Top of Selected passage

I have written extensively about ending the state-supported kill orders for cubs of year. I have publicly called for body cameras to be issued and for assault style rifles to be strictly controlled.
A century of BC environmental law
Environmental provincial police and the history of game laws enforcement have been directly tied to pro-hunting organizations in B.C. for over a century. The establishment of environmental law in B.C. dates back to 1858.
Today, the province’s conservation service is not a wildlife management agency but a group of provincial police constables with a primary broad environmental mandate. Between 1905 and 1920, the formalizing of environmental law enforcement as a specialized policing area began under the direction of the provincial game warden. Various game associations in the province directly funded their positions, salaries and expenses.
This history regularly feeds current public beliefs about a hunting culture in the service.

Bottom of Selected passage
Top of Supplied information

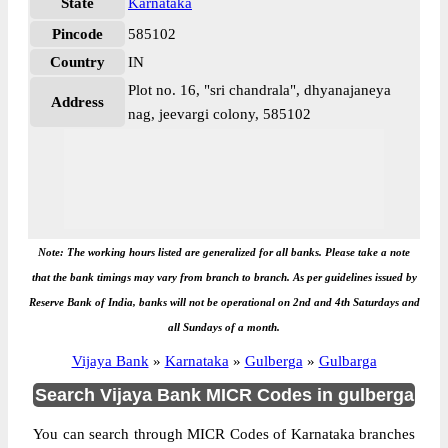
State
Karnataka
Pincode
585102
Country
IN
Plot no. 16, "sri chandrala", dhyanajaneya
Address
nag, jeevargi colony, 585102
Note: The working hours listed are generalized for all banks. Please take a note
that the bank timings may vary from branch to branch. As per guidelines issued by
Reserve Bank of India, banks will not be operational on 2nd and 4th Saturdays and
all Sundays of a month.
Vijaya Bank
»
Karnataka
»
Gulberga
»
Gulbarga
Search Vijaya Bank MICR Codes in gulberga
You can search through MICR Codes of Karnataka branches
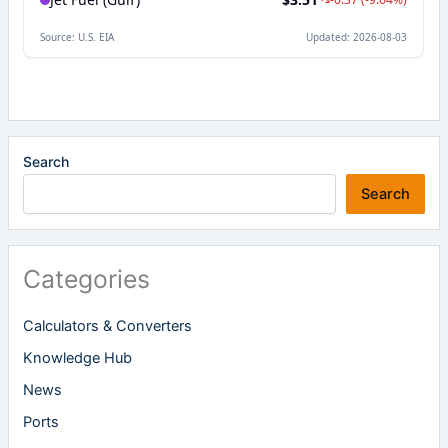
Search
Search
Categories
Calculators & Converters
Knowledge Hub
News
Ports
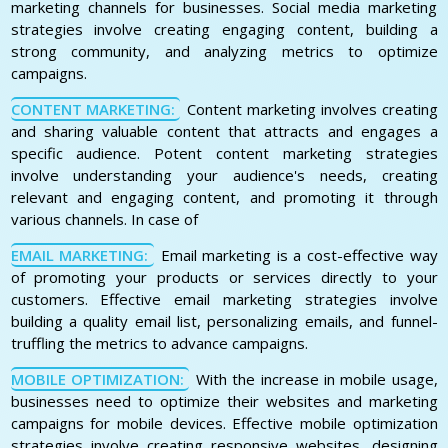
marketing channels for businesses. Social media marketing
strategies involve creating engaging content, building a
strong community, and analyzing metrics to optimize
campaigns.
CONTENT MARKETING:
Content marketing involves creating
and sharing valuable content that attracts and engages a
specific audience. Potent content marketing strategies
involve understanding your audience's needs, creating
relevant and engaging content, and promoting it through
various channels. In case of
EMAIL MARKETING:
Email marketing is a cost-effective way
of promoting your products or services directly to your
customers. Effective email marketing strategies involve
building a quality email list, personalizing emails, and funnel-
truffling the metrics to advance campaigns.
MOBILE OPTIMIZATION:
With the increase in mobile usage,
businesses need to optimize their websites and marketing
campaigns for mobile devices. Effective mobile optimization
strategies involve creating responsive websites, designing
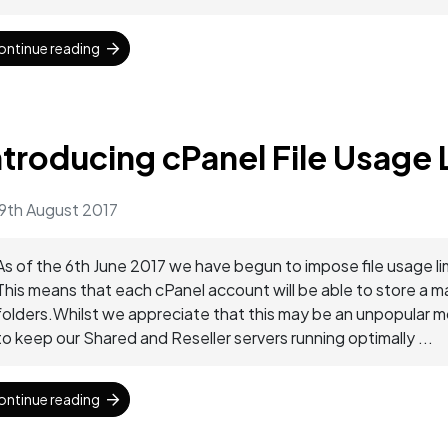
ontinue reading
ntroducing cPanel File Usage 
9th August 2017
As of the 6th June 2017 we have begun to impose file usage li
This means that each cPanel account will be able to store a 
folders.Whilst we appreciate that this may be an unpopular mo
to keep our Shared and Reseller servers running optimally ...
ontinue reading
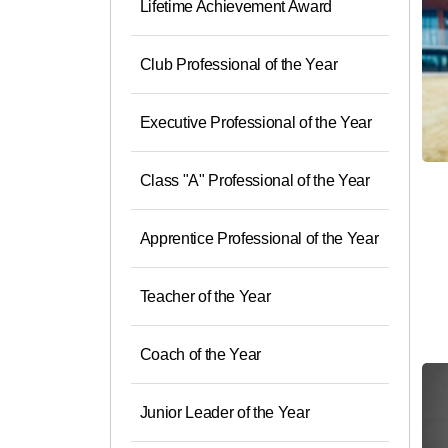
Lifetime Achievement Award
Club Professional of the Year
Executive Professional of the Year
Class "A" Professional of the Year
Apprentice Professional of the Year
Teacher of the Year
Coach of the Year
Junior Leader of the Year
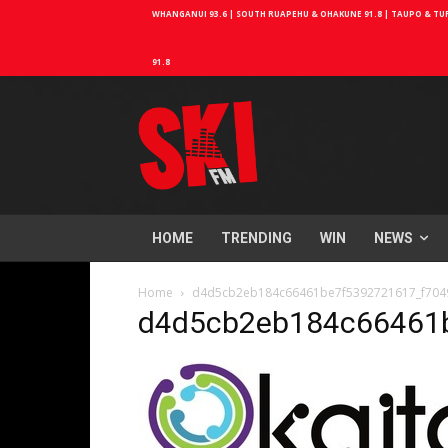
WHANGANUI 93.6 | SOUTH RUAPEHU & OHAKUNE 91.8 | TAUPO & TURA
91.8
HOME
TRENDING
WIN
NEWS
Home
d4d5cb2eb184c66461be7f5392721617_f7049
d4d5cb2eb184c66461b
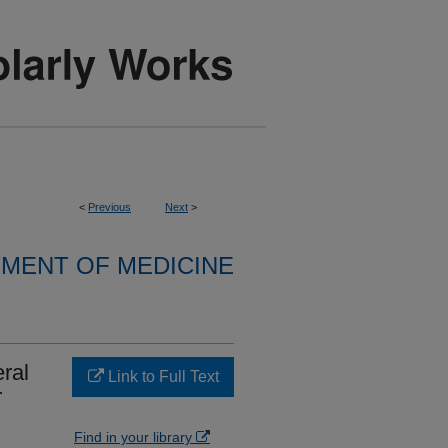
<
Previous
Next
>
MENT OF MEDICINE
ral
Link to Full Text
r
Find in your library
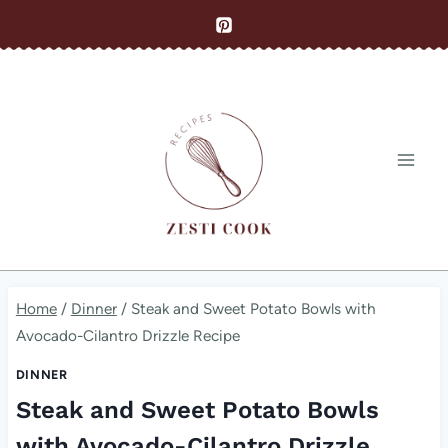
Skip
to
content
Home
/
Dinner
/
Steak and Sweet Potato Bowls with
Avocado-Cilantro Drizzle Recipe
DINNER
Steak and Sweet Potato Bowls
with Avocado-Cilantro Drizzle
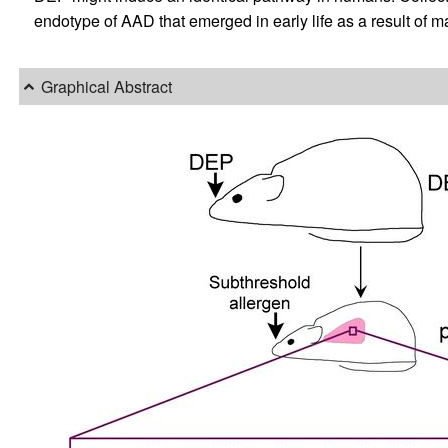
endotype of AAD that emerged in early life as a result of 
Graphical Abstract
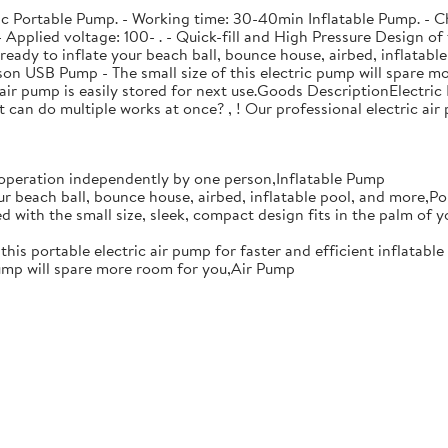
stic Portable Pump. - Working time: 30-40min Inflatable Pump. - C
pplied voltage: 100- . - Quick-fill and High Pressure Design of t
eady to inflate your beach ball, bounce house, airbed, inflatable
on USB Pump - The small size of this electric pump will spare m
air pump is easily stored for next use.Goods DescriptionElectric 
t can do multiple works at once? , ! Our professional electric a
r operation independently by one person,Inflatable Pump
ur beach ball, bounce house, airbed, inflatable pool, and more,P
d with the small size, sleek, compact design fits in the palm of y
 this portable electric air pump for faster and efficient inflatab
pump will spare more room for you,Air Pump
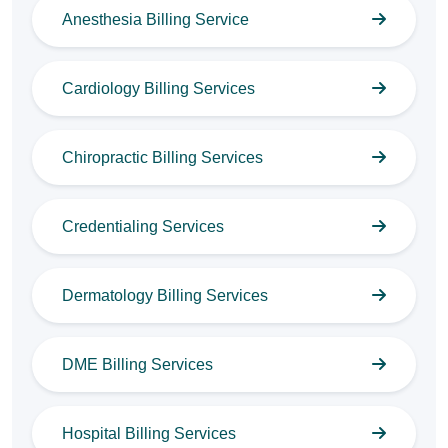
Anesthesia Billing Service
Cardiology Billing Services
Chiropractic Billing Services
Credentialing Services
Dermatology Billing Services
DME Billing Services
Hospital Billing Services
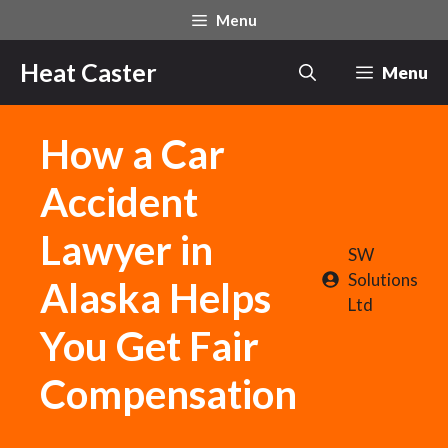
Skip
Menu
to
content
Heat Caster
Menu
How a Car
Accident
Lawyer in
SW
Solutions
Alaska Helps
Ltd
You Get Fair
Compensation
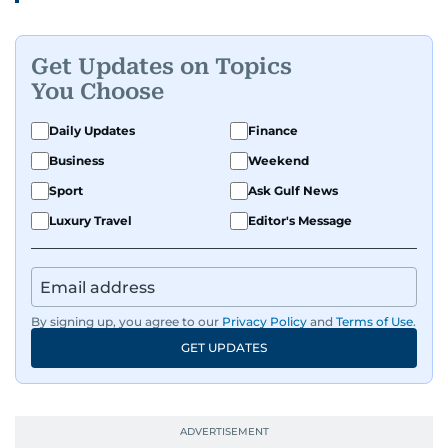
people features.
Get Updates on Topics
A passionate K-pop enthusiast, she also enjoys
You Choose
exploring the cultural impact of music and
fandoms through her writing.
Daily Updates
Finance
Business
Weekend
Sport
Ask Gulf News
Luxury Travel
Editor's Message
By signing up, you agree to our
Privacy Policy
and
Terms of Use
.
GET UPDATES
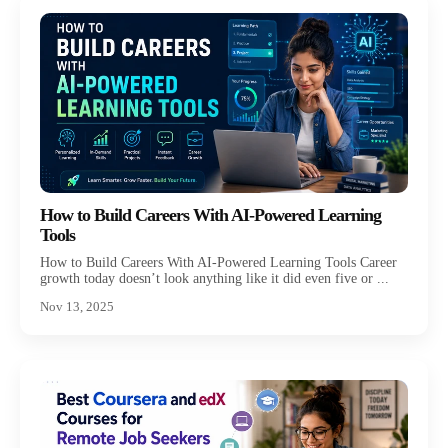
How to Build Careers With AI-Powered Learning
Tools
How to Build Careers With AI-Powered Learning Tools Career
growth today doesn’t look anything like it did even five or ...
Nov 13, 2025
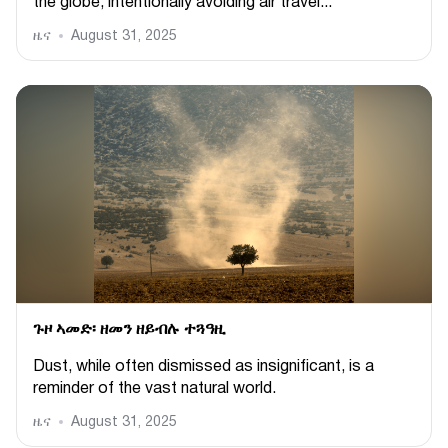
the globe, intentionally avoiding air travel...
ዜና
August 31, 2025
ጉዞ ኣመድ፡ ዘመን ዘይብሉ ተጓዓዚ
Dust, while often dismissed as insignificant, is a
reminder of the vast natural world.
ዜና
August 31, 2025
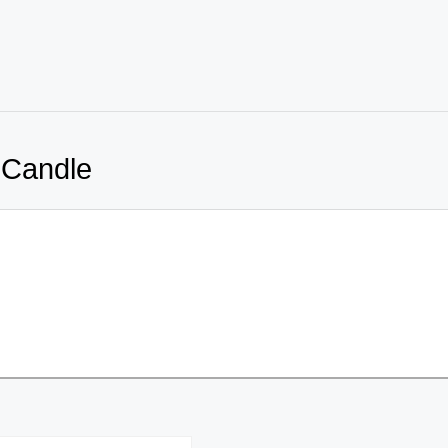
 Candle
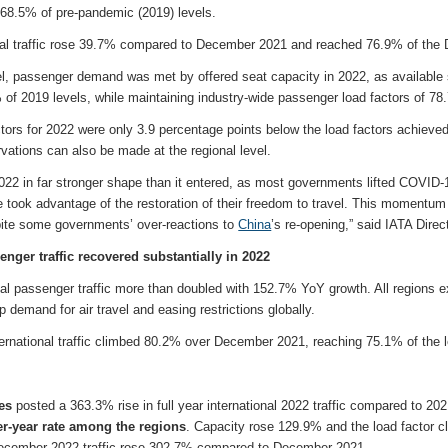
t 68.5% of pre-pandemic (2019) levels.
al traffic rose 39.7% compared to December 2021 and reached 76.9% of the 
vel, passenger demand was met by offered seat capacity in 2022, as available
 of 2019 levels, while maintaining industry-wide passenger load factors of 7
tors for 2022 were only 3.9 percentage points below the load factors achieve
vations can also be made at the regional level.
2022 in far stronger shape than it entered, as most governments lifted COVID-19
 took advantage of the restoration of their freedom to travel. This momentum 
ite some governments’ over-reactions to
China
’s re-opening,” said IATA Direc
enger traffic recovered substantially in 2022
onal passenger traffic more than doubled with 152.7% YoY growth. All regions 
p demand for air travel and easing restrictions globally.
rnational traffic climbed 80.2% over December 2021, reaching 75.1% of the 
nes
posted a 363.3% rise in full year international 2022 traffic compared to 202
er-year rate among the regions
. Capacity rose 129.9% and the load factor 
December 2022 traffic rose 302.7% compared to December 2021.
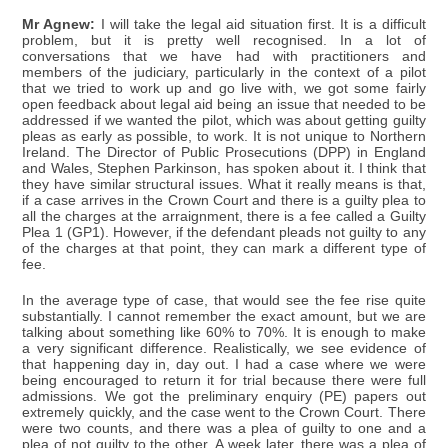
Mr Agnew:
I will take the legal aid situation first. It is a difficult
problem, but it is pretty well recognised. In a lot of
conversations that we have had with practitioners and
members of the judiciary, particularly in the context of a pilot
that we tried to work up and go live with, we got some fairly
open feedback about legal aid being an issue that needed to be
addressed if we wanted the pilot, which was about getting guilty
pleas as early as possible, to work. It is not unique to Northern
Ireland. The Director of Public Prosecutions (DPP) in England
and Wales, Stephen Parkinson, has spoken about it. I think that
they have similar structural issues. What it really means is that,
if a case arrives in the Crown Court and there is a guilty plea to
all the charges at the arraignment, there is a fee called a Guilty
Plea 1 (GP1). However, if the defendant pleads not guilty to any
of the charges at that point, they can mark a different type of
fee.
In the average type of case, that would see the fee rise quite
substantially. I cannot remember the exact amount, but we are
talking about something like 60% to 70%. It is enough to make
a very significant difference. Realistically, we see evidence of
that happening day in, day out. I had a case where we were
being encouraged to return it for trial because there were full
admissions. We got the preliminary enquiry (PE) papers out
extremely quickly, and the case went to the Crown Court. There
were two counts, and there was a plea of guilty to one and a
plea of not guilty to the other. A week later, there was a plea of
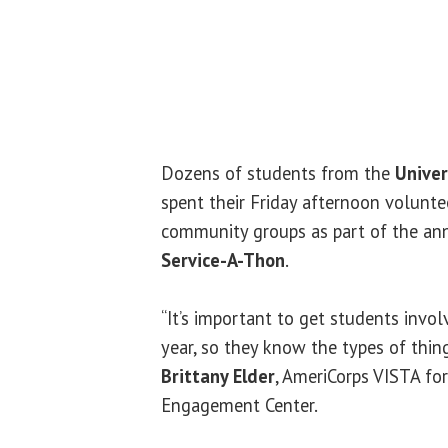
Dozens of students from the
Univers
spent their Friday afternoon volunte
community groups as part of the a
Service-A-Thon
.
“It’s important to get students invol
year, so they know the types of thing
Brittany Elder
, AmeriCorps VISTA for
Engagement Center.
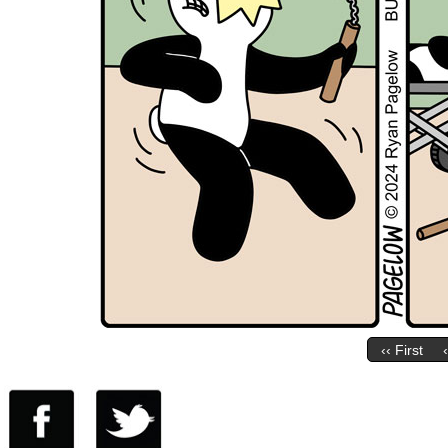
‹‹ First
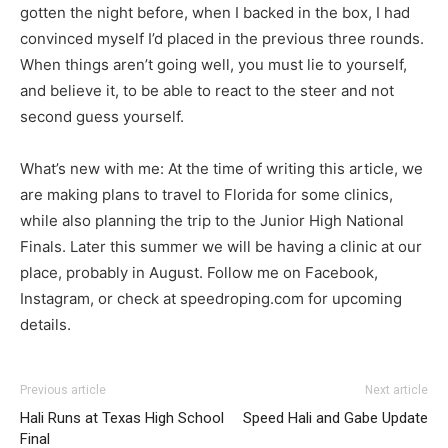
gotten the night before, when I backed in the box, I had
convinced myself I’d placed in the previous three rounds.
When things aren’t going well, you must lie to yourself,
and believe it, to be able to react to the steer and not
second guess yourself.
What’s new with me: At the time of writing this article, we
are making plans to travel to Florida for some clinics,
while also planning the trip to the Junior High National
Finals. Later this summer we will be having a clinic at our
place, probably in August. Follow me on Facebook,
Instagram, or check at speedroping.com for upcoming
details.
Previous article
Next article
Hali Runs at Texas High School
Speed Hali and Gabe Update
Final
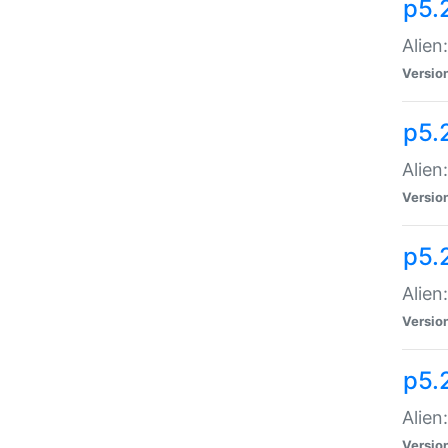
p5.
Alien
Versio
p5.
Alien
Versio
p5.
Alien
Versio
p5.
Alien
Versio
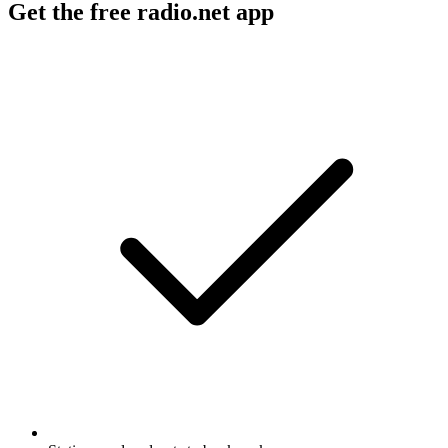
Get the free radio.net app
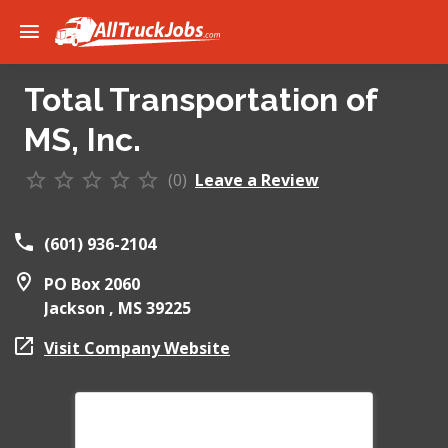
Total Transportation of
MS, Inc.
(0)
Leave a Review
(601) 936-2104
PO Box 2060
Jackson ,
MS
39225
Visit Company Website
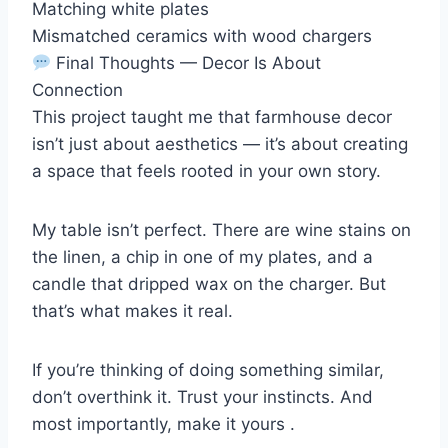
Matching white plates
Mismatched ceramics with wood chargers
Final Thoughts — Decor Is About
Connection
This project taught me that farmhouse decor
isn’t just about aesthetics — it’s about creating
a space that feels rooted in your own story.
My table isn’t perfect. There are wine stains on
the linen, a chip in one of my plates, and a
candle that dripped wax on the charger. But
that’s what makes it real.
If you’re thinking of doing something similar,
don’t overthink it. Trust your instincts. And
most importantly, make it yours .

Bottom of Supplied information

Study questions ▸
(1) According to the passage on B.C. environmental law, why does the public believe the conservation service has a hunting culture?
(2) Can you write out the passage on B.C. environmental law word for word, beginning at the words "Today, the province’s" and stopping after "salaries and expenses."?

Answers below ▸
(1) For more than a century, environmental law enforcement in B.C. has been directly tied to pro-hunting organizations. Between 1905 and 1920, game associations directly funded the positions, salaries and expenses of the officers. The passage says this history regularly feeds current public beliefs about a hunting culture in the service.

(2)
Today, the province’s conservation service is not a wildlife management agency but a group of provincial police constables with a primary broad environmental mandate. Between 1905 and 1920, the formalizing of environmental law enforcement as a specialized policing area began under the direction of the provincial game warden. Various game associations in the province directly funded their positions, salaries and expenses.